Aku mengangguk. “I… Iya.”
Aku mengucapkan terima kasih dan kami saling mengucapkan salam sebelum Eomma kembali ke belakang. Dia wanita ramah, lebih ramah daripada ibuku malah. Dia wanita yang gesit dan lincah, dia mengantarkan pesanan demi pesanan dengan cepat tanpa kecelakaan sedikit pun. Badannya yang terbilang ramping, untuk ukuran wanita yang sudah memiliki tiga orang anak, itu melewati meja demi meja dengan nampan di kedua tangannya dengan mulus.
Entah kenapa aku punya impian untuk bekerja di sini setelah lulus SMA atau kalau tidak kerja sampingan ketika aku SMA nanti.
Dan impianku terwujud. Setelah lulus SMA aku diterima bekerja di sini dan aku menjadi lebih dekat dengan Eomma.
“Eunhwa?” Taehyung memanggilku, merobek lamunanku.
Aku terkejap dan menatapnya. “Ya?”
“Ayo pulang. Cuaca kembali mendung, aku tidak mau kamu kehujanan lagi.”
Nadanya penuh perhatian dan aku berhasil luluh dibuatnya. Aku mengangguk dan berdiri, berjalan meninggalkan makam Eomma.
Tangan Taehyung merangkul bahuku, menemani langkahku menyusuri pemakaman yang terbilang sejuk ini dan mengisi kekosongan kami dengan sebuah obrolan kecil. Obrolan kecil terus terucap sampai aku melihat sesuatu di ujung sana. Kedua mataku terbuka lebar, focus pada suatu titik, suatu objek yang sudah lama tidak aku lihat.
Taehyung menyadarinya dan mengikuti alur mataku. “Kau melihat nisan itu, Eunhwa?”
Iya. Tepat sekali. Itu makam Jeongmin.
“Aaaaah!” tiba-tiba aku terkejut ketika menoleh dan melihat Taehyung.
Taehyung dua kali lebih terkejut, panik lebih tepatnya. “Ada apa?!”
Tiba-tiba aku melihat Taehyung memakai pakaian terakhir yang dipakai Jeongmin, pakaian yang dia pakai tepat hari di mana dia meninggal. Kini dia bukan Taehyung, melainkan Jeongmin. Aku menarik nafas dan berbisik, “Jeongmin?”
Taehyung mengernyit. “Jeongmin?”
“Eunhwa!” Yeojong, koki kami, tiba-tiba berseru dan berlari mendekatiku.
Aku menatapnya kosong sementara Yeojong sedikit panik ketika menatapku. “Taehyung-shi, kami permisi sebentar,” ujarnya lalu membawaku menjauh beberapa langkah dari Taehyung, meninggalkannya dengan rasa penasaran.

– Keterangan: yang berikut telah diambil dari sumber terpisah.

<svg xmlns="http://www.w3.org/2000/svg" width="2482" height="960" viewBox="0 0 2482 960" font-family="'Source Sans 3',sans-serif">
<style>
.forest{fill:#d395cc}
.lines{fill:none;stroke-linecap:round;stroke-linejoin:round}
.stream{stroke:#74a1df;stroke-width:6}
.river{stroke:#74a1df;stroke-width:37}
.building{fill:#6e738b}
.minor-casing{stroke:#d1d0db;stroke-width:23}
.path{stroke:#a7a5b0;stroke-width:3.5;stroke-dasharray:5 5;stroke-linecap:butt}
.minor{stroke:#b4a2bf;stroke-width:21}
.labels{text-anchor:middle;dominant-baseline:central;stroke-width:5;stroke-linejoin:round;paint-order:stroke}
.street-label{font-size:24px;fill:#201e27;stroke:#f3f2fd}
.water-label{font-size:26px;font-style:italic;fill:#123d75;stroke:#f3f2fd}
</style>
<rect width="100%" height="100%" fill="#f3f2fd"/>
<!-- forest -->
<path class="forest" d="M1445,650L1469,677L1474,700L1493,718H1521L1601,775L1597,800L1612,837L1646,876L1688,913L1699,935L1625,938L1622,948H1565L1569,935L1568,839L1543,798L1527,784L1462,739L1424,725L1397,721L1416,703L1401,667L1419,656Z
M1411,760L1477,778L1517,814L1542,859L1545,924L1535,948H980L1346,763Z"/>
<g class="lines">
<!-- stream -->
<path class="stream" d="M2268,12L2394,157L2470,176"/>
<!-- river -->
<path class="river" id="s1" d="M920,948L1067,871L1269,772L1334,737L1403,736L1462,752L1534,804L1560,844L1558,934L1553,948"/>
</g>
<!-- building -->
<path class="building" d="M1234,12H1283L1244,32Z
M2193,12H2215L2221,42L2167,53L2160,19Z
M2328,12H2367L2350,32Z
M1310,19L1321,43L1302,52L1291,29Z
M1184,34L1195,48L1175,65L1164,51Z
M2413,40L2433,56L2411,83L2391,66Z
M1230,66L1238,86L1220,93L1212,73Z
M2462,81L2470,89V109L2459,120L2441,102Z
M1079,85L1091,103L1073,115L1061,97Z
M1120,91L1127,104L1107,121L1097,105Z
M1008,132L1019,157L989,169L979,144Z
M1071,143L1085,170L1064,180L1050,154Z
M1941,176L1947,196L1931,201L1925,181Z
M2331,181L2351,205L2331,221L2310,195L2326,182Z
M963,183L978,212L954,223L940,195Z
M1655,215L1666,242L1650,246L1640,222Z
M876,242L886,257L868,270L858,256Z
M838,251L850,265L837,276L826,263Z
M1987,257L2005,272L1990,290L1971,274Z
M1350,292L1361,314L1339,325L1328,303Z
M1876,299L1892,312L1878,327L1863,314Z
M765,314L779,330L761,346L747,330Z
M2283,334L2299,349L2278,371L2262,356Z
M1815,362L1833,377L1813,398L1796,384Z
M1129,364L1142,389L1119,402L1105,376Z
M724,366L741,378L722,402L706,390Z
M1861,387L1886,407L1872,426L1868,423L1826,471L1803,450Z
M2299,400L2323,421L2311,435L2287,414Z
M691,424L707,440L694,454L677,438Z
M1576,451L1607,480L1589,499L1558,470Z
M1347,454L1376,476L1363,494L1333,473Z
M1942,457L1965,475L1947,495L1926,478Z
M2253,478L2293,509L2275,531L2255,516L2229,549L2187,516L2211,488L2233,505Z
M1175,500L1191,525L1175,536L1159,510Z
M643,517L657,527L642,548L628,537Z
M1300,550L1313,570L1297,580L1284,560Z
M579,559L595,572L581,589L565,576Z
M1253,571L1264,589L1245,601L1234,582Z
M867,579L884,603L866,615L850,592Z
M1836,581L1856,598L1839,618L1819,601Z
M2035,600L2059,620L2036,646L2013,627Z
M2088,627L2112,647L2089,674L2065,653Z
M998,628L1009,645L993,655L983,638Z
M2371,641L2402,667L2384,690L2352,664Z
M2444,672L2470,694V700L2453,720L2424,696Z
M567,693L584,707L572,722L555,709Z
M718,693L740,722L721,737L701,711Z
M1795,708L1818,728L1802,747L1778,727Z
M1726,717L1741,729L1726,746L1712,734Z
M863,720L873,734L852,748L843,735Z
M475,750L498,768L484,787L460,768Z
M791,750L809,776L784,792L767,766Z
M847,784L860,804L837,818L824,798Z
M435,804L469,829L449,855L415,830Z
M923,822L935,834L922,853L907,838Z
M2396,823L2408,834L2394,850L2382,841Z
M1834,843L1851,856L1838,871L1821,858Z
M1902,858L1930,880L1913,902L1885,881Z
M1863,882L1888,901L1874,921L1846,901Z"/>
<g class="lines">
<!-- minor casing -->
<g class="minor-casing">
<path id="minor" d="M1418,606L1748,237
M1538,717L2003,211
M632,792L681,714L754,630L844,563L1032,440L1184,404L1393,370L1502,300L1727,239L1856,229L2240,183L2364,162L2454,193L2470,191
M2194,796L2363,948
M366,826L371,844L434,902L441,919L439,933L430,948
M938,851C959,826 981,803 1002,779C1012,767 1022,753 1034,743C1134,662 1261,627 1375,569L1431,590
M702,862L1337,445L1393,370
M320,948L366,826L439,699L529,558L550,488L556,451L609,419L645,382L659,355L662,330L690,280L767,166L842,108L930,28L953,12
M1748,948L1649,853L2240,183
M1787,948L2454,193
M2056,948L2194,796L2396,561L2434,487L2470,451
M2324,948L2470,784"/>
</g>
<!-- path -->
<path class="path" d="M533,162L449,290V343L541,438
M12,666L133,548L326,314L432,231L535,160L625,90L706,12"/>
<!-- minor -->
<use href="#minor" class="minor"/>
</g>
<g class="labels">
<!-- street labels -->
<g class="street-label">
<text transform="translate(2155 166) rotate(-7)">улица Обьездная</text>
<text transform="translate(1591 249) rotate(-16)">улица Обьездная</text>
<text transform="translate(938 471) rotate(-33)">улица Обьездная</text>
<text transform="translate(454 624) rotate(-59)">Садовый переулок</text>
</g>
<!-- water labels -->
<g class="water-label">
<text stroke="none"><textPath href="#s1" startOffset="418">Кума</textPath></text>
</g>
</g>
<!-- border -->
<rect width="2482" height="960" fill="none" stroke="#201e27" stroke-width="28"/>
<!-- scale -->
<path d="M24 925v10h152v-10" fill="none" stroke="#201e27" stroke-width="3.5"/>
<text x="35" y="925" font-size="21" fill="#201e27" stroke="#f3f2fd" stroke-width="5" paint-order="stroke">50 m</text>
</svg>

“Eunhwa, sadarlah!” Yeojong berbisik sambil menepuk-nepuk pipiku.
Tepukan itu berhasil membuatku kembali dari halusinasiku. Aku mengambil nafas berkali-kali sebelum akhirnya bisa bernafas dengan normal. Aku menatap Yeojong yang sudah menatapku, menunggu reaksiku. “Kau tidak apa-apa?” dia bertanya.
Aku mengangguk. “Aku baik-baik saja. Aku hanya…” aku menatap Taehyung.
“Dia Taehyung, bukan Jeongmin. Ingat?” Yeojong dengan sabar memberitahu.
Aku mengangguk.
“Bagus,” dia memujiku dan membawaku kembali pada Taehyung.
“Dia kenapa?” Taehyung bertanya.
Aku melirik ke arah Yeojong sudah sudah siap untuk menjawab. “Dia sering berhalusinasi ketika orang-orang yang dia sayang meninggal dunia, dia sangat menyayangi mereka dan tidak ingin kehilangan mereka,” jawab Yeojong penuh keyakinan. Ya, itulah kelebihan Yeojong. “Kurasa… Kurasa kau benar-benar harus menjaganya, Taehyung-shi.”
Taehyung mengangguk. “Kau bisa andalkan aku.”
Yeojong mengangguk lalu berjalan pergi.